When we think of Valentine's Day, we often think of red roses, candy in heart- shaped boxes, mushy valentines, and winged cherubs flying about shooting starry-eyed lovers with arrows.
But did you know that the origin of Valentine's Day, or Saint Valentine's Day, comes from the life and death of a Christian martyr? According to author Martha Zimmerman, the date traditionally celebrated as St. Valentine's Day finds it origin in the Roman festival of romance called Lupercalia, when the gods Juno and Pan were honored. It was a fertility festival or a lover's holiday looking forward to the return of Spring. In the fifth century, in an attempt to abolish the pagan festival, Pope Gelasius changed Lupercalia and its February 15 date to February 14 and called it Saint Valentine's Day. Even though the names and the date were changed, the emphasis continued to be on love.
Who was the real Valentine, and why did he have a day named after him?
Some authorities credit Geoffrey Chaucer with originating the custom of linking Valentine's Day with lovers. No link between the day and lovers exists before the time of Chaucer, thus leading some to conclude that it was this famous English author who connected the day with lovers. The fullest and earliest description of the tradition occurs in Chaucer's “Parliament of Fouls” composed around 1380. Since that time it has been traditional to connect St. Valentine's Day with love.
But who was the real Saint Valentine? St. Valentine was a Roman Christian who, according to tradition, was martyred during the persecution of Christians in the third century by Emperor Claudius II. The only thing certain about the day we remember as St. Valentine's Day is that it commemorates a martyrdom. Claudius II declared all Christians illegal citizens. By his definition, they were guilty of treason because Roman citizens were required by law to worship the Emperor by declaring publicly, “Caesar is Lord!" Of course, this no Christian could do.
The real Valentine was a Roman Christian martyred during the third century A.D. by the Emperor Claudius II. Prior to his death, Valentine continued to minister in prison by witnessing to his prison guards. One of the guards was a good man who had adopted a blind girl. He asked Valentine if his God could help his daughter. Valentine prayed and the girl was given her sight. The guard and his whole family, 46 people, believed in Jesus and were baptized. When the Emperor heard about this he was furious that Valentine was still making converts even in prison, so he sentenced Valentine to death.
Just before being led out to his execution, the young Christian wrote a note to the jailer's daughter, signing it, “From your Valentine.” The first valentine was really a Christian witness. Growing out of this story we participate in a custom of sending cards to people we love.
Given that the tradition of sending love notes grows out of a letter written by St. Valentine to his jailer's daughter on the eve of Valentine's execution, it's ironic that the card we send has received the emphasis, instead of remembering the content of the original Valentine's card: a message of unconditional devotion to Christ, even upon pain of death.

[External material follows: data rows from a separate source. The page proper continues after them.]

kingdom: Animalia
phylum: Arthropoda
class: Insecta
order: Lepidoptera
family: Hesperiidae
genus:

Over time the word “Saint” has been dropped from St. Valentine's Day, further obscuring the origins of this holiday. Instead of a negative reaction to some of the pagan origins of the day, why not celebrate the true love that compelled young Valentine to give up his life?
Remember that the day we know as St. Valentine's Day actually commemorates the death of an early Christian martyr, Valentine, who was put to death for refusing to renounce his faith in Christ.
Instead of chubby cherubs, sappy cards, too much candy, and soon-wilted flowers, why not point your family toward the true significance of St. Valentine's Day this year?
By all means, celebrate the day, but re-inject it with Christian meaning by resolving to live for Jesus without fear or shame, following the godly example of Valentine's unconditional love for Christ.
How can you celebrate St. Valentine's Day in a way that honors the original Valentine, who was martyred for his devotion to God?
First, give your life to Christ.
Second, declare the truth about God's love even if it costs you something.
Third, become a servant to those you love, rather than demanding that your needs be met. According to pastor Alex Stevenson, we all want to hear the phrase, “Be my Valentine.” It simply means “you are loved.”
This Valentine's Day, remember that you are loved. God loves you and wants you to be His valentine. The love that God gives us is not like the world's love. The world's love is only as sturdy as a paper Valentine's card. But God's love is not a flimsy, cheap imitation: it is the real thing. It is an all-giving love that was and is willing to suffer and die for our deliverance.
Will you be God's valentine? It is your choice. Say yes and give to God the love He desires. And when you do, remember the first Valentine and how he gave everything, including his life, to the God he loved.